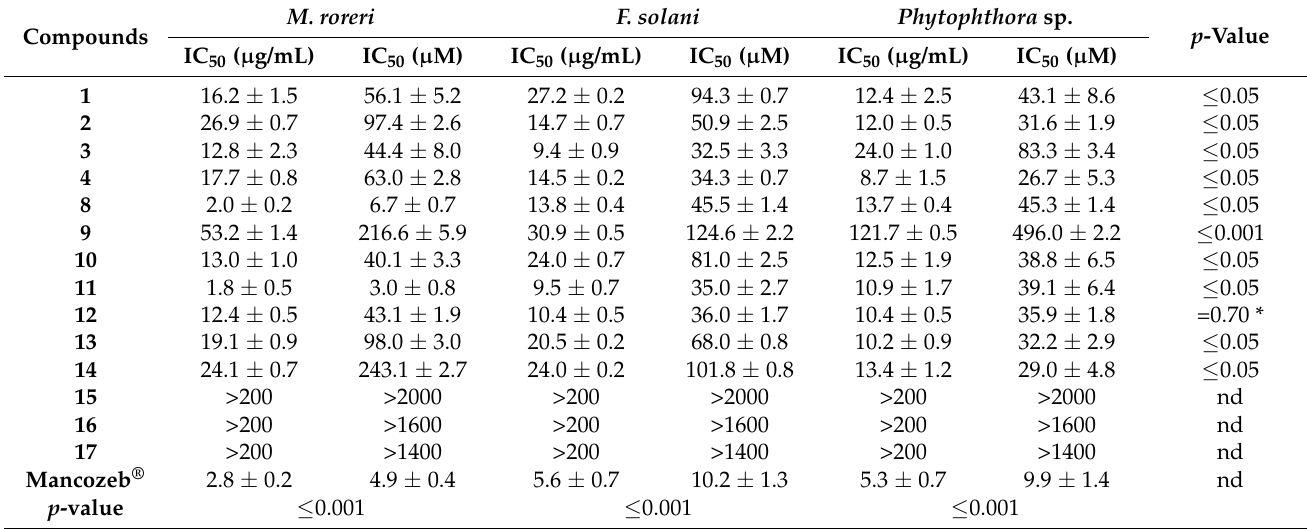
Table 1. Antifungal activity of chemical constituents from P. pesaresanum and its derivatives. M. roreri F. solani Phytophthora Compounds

==

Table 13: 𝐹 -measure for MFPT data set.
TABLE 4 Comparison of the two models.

---

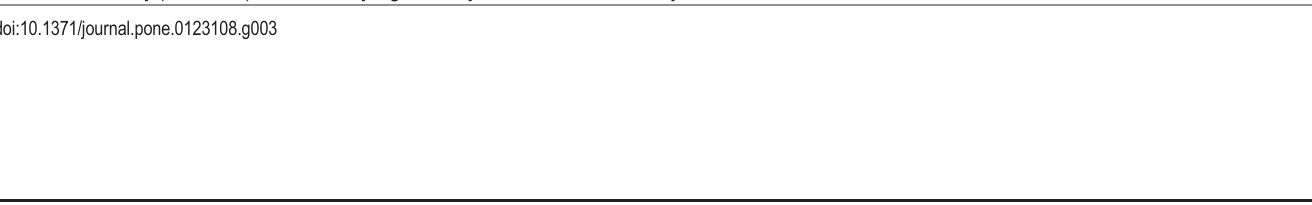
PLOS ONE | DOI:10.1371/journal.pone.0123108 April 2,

[EXERCISE]
Look above for the line that contains "Table 13: 𝐹 -measure for MFPT data set.". Starting there, transcribe every line exactly until you have copied the line that contains "TABLE 4 Comparison of the two models.".

[RESULT]
Table 13: 𝐹 -measure for MFPT data set.
TABLE 4 Comparison of the two models.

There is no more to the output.